▸ **Selected excerpt**
▼
Sunday, March 3, 2013

Over Looked

Ever been the one left standing by yourself when folks are picking teams?

I have. It's not a nice feeling. It's like the team captains saw you, but didn't want you. Or perhaps they just picked their friends - or the ones who were the best at scoring goals. Being small in stature (as I was and still am, obviously) was a liability. I always got the impression they were looking over my head - like I was invisible or something. At any rate, I spent a lot of time on the sidelines when I was a kid.  

Being overlooked sucks. 

I thought high school was a thing of the past.
Just saying. 


"Teenage Girls Gossiping" courtesy of Ambro at
www.freedigitalphotos.net
I don't know. Maybe it's because I'm under five feet, and I've been treated like a non-entity so many times (people looking past me at someone else who's taller, better looking, or older - or younger), that I'm more sensitive to it today. It's a deeply wounded place for me. And - it seems - when there is such a place that's raw and hurting, it turns into a magnet for more of the same. People can be cruel without even meaning to be. 

And when they actually MEAN to be - it's even worse. Especially ... especially if it comes from someone whom you like, whom you wish liked you. Even a little. Or who (worse yet) has told you that you're special to them - but who chooses to be around others when the crunch comes. 

I've been in situations where I've been right there - RIGHT THERE - when someone needed something I had to offer, something I had offered to provide  on many occasions. And ... they picked someone else. Right in front of me

Over and over again. I get so sick of it happening time after time, every time. I try to be gracious about it; I try to follow the advice of those who blithely offer it: "Don't let it get to you." The truth of the matter is that it hurts.

It hurts a LOT. And it happens most frequently ... in the church. The sense of being betrayed that rises up in me is hard to escape - and hard to stomach. In fact, it feels like someone took a good running start, and kicked me in the gut.

The psalmist wrote about this phenomenon.

"It is not an enemy who taunts me; I could have borne that.
It is not my foes who so arrogantly insult me - I could have hidden from them.
Instead, it is you - my equal, my companion and close friend.
▲
▸ **Job 1**
In the records, retype everything from the line containing "order: Myrtales" down to the line containing "name author: Kalm ex Torr.", both included.

▸ **Data items**
▼
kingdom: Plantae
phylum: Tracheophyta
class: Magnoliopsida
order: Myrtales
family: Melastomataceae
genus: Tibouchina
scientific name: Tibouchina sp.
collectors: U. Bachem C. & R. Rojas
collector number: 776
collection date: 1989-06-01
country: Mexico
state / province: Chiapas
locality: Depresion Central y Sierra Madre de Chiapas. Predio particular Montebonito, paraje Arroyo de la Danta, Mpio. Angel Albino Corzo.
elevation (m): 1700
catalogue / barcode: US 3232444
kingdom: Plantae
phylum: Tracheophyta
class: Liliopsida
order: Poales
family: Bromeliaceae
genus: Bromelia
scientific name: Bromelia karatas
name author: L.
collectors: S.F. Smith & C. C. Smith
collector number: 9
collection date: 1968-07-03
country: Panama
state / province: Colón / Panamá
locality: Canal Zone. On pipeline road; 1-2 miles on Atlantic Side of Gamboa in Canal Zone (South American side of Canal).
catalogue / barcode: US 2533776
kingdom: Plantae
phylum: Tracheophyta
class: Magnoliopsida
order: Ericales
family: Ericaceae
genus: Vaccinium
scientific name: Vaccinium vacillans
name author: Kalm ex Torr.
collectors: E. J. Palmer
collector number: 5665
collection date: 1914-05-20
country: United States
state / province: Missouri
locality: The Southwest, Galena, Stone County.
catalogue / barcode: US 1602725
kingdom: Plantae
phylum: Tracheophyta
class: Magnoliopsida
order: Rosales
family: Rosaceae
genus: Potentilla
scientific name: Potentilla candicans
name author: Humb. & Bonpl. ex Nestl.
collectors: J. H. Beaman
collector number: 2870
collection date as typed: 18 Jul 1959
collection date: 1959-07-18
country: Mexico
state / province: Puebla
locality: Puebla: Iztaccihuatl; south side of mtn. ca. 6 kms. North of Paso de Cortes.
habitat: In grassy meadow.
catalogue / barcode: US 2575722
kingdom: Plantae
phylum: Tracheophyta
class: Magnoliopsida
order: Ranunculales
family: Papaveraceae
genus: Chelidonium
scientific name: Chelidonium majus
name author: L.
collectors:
▲
▸ **Job 2**
Based on the post about being overlooked, answer yes or no for each statement and quote the words that decide it: (a) The writer says being overlooked happens most often in the church. (b) The writer says they are over six feet tall. (c) The writer says unkindness is worse when people do not mean it.

▸ **Final result 1**
order: Myrtales
family: Melastomataceae
genus: Tibouchina
scientific name: Tibouchina sp.
collectors: U. Bachem C. & R. Rojas
collector number: 776
collection date: 1989-06-01
country: Mexico
state / province: Chiapas
locality: Depresion Central y Sierra Madre de Chiapas. Predio particular Montebonito, paraje Arroyo de la Danta, Mpio. Angel Albino Corzo.
elevation (m): 1700
catalogue / barcode: US 3232444
kingdom: Plantae
phylum: Tracheophyta
class: Liliopsida
order: Poales
family: Bromeliaceae
genus: Bromelia
scientific name: Bromelia karatas
name author: L.
collectors: S.F. Smith & C. C. Smith
collector number: 9
collection date: 1968-07-03
country: Panama
state / province: Colón / Panamá
locality: Canal Zone. On pipeline road; 1-2 miles on Atlantic Side of Gamboa in Canal Zone (South American side of Canal).
catalogue / barcode: US 2533776
kingdom: Plantae
phylum: Tracheophyta
class: Magnoliopsida
order: Ericales
family: Ericaceae
genus: Vaccinium
scientific name: Vaccinium vacillans
name author: Kalm ex Torr.

▸ **Final result 2**
(a) Yes: "And it happens most frequently ... in the church."
(b) No: "Maybe it's because I'm under five feet"
(c) No: "And when they actually MEAN to be - it's even worse."